Switch every "pose" in the entries below to "camera" and write out all the lines again, changing nothing else.

§ AVAILABLE RECORDS
##############################

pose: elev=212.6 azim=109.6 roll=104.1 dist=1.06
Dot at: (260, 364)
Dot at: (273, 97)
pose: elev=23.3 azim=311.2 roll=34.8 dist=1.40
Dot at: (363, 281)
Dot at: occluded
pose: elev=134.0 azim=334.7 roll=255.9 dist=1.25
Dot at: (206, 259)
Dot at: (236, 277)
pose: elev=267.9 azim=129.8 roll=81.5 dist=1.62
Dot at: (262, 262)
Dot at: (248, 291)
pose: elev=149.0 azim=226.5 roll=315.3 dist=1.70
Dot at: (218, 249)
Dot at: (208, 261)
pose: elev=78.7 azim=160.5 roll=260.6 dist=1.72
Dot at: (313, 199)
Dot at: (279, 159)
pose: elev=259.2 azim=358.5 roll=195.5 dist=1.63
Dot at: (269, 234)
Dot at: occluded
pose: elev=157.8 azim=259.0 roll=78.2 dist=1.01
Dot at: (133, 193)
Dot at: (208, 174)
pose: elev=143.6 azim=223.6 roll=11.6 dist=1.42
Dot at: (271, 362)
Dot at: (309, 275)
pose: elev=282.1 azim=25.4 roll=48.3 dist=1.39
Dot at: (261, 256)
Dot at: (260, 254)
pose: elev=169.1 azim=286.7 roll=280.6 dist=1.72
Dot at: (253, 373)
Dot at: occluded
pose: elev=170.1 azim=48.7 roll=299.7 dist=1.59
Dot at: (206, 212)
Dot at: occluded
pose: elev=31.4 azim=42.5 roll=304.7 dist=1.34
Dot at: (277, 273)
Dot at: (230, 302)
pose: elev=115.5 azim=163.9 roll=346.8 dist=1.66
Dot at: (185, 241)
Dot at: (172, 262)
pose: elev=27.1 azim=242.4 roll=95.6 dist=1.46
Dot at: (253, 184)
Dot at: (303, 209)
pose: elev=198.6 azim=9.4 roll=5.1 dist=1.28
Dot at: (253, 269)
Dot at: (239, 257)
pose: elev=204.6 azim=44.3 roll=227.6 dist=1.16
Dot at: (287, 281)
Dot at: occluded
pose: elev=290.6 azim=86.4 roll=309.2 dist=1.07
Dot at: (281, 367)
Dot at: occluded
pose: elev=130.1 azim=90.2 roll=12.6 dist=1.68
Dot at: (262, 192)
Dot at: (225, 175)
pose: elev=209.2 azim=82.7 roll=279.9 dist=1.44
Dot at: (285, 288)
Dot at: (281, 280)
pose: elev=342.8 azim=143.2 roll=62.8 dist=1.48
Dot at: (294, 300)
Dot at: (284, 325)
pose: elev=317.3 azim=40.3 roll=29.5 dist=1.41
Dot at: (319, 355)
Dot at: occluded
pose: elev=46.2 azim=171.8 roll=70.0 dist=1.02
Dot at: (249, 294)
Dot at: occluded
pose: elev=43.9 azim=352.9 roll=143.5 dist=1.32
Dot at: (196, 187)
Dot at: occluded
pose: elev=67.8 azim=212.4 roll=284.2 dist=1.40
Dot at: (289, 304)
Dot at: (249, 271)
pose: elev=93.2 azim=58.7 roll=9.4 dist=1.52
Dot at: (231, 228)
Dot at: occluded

##############################

§ SOLUTION
camera: elev=212.6 azim=109.6 roll=104.1 dist=1.06
Dot at: (260, 364)
Dot at: (273, 97)
camera: elev=23.3 azim=311.2 roll=34.8 dist=1.40
Dot at: (363, 281)
Dot at: occluded
camera: elev=134.0 azim=334.7 roll=255.9 dist=1.25
Dot at: (206, 259)
Dot at: (236, 277)
camera: elev=267.9 azim=129.8 roll=81.5 dist=1.62
Dot at: (262, 262)
Dot at: (248, 291)
camera: elev=149.0 azim=226.5 roll=315.3 dist=1.70
Dot at: (218, 249)
Dot at: (208, 261)
camera: elev=78.7 azim=160.5 roll=260.6 dist=1.72
Dot at: (313, 199)
Dot at: (279, 159)
camera: elev=259.2 azim=358.5 roll=195.5 dist=1.63
Dot at: (269, 234)
Dot at: occluded
camera: elev=157.8 azim=259.0 roll=78.2 dist=1.01
Dot at: (133, 193)
Dot at: (208, 174)
camera: elev=143.6 azim=223.6 roll=11.6 dist=1.42
Dot at: (271, 362)
Dot at: (309, 275)
camera: elev=282.1 azim=25.4 roll=48.3 dist=1.39
Dot at: (261, 256)
Dot at: (260, 254)
camera: elev=169.1 azim=286.7 roll=280.6 dist=1.72
Dot at: (253, 373)
Dot at: occluded
camera: elev=170.1 azim=48.7 roll=299.7 dist=1.59
Dot at: (206, 212)
Dot at: occluded
camera: elev=31.4 azim=42.5 roll=304.7 dist=1.34
Dot at: (277, 273)
Dot at: (230, 302)
camera: elev=115.5 azim=163.9 roll=346.8 dist=1.66
Dot at: (185, 241)
Dot at: (172, 262)
camera: elev=27.1 azim=242.4 roll=95.6 dist=1.46
Dot at: (253, 184)
Dot at: (303, 209)
camera: elev=198.6 azim=9.4 roll=5.1 dist=1.28
Dot at: (253, 269)
Dot at: (239, 257)
camera: elev=204.6 azim=44.3 roll=227.6 dist=1.16
Dot at: (287, 281)
Dot at: occluded
camera: elev=290.6 azim=86.4 roll=309.2 dist=1.07
Dot at: (281, 367)
Dot at: occluded
camera: elev=130.1 azim=90.2 roll=12.6 dist=1.68
Dot at: (262, 192)
Dot at: (225, 175)
camera: elev=209.2 azim=82.7 roll=279.9 dist=1.44
Dot at: (285, 288)
Dot at: (281, 280)
camera: elev=342.8 azim=143.2 roll=62.8 dist=1.48
Dot at: (294, 300)
Dot at: (284, 325)
camera: elev=317.3 azim=40.3 roll=29.5 dist=1.41
Dot at: (319, 355)
Dot at: occluded
camera: elev=46.2 azim=171.8 roll=70.0 dist=1.02
Dot at: (249, 294)
Dot at: occluded
camera: elev=43.9 azim=352.9 roll=143.5 dist=1.32
Dot at: (196, 187)
Dot at: occluded
camera: elev=67.8 azim=212.4 roll=284.2 dist=1.40
Dot at: (289, 304)
Dot at: (249, 271)
camera: elev=93.2 azim=58.7 roll=9.4 dist=1.52
Dot at: (231, 228)
Dot at: occluded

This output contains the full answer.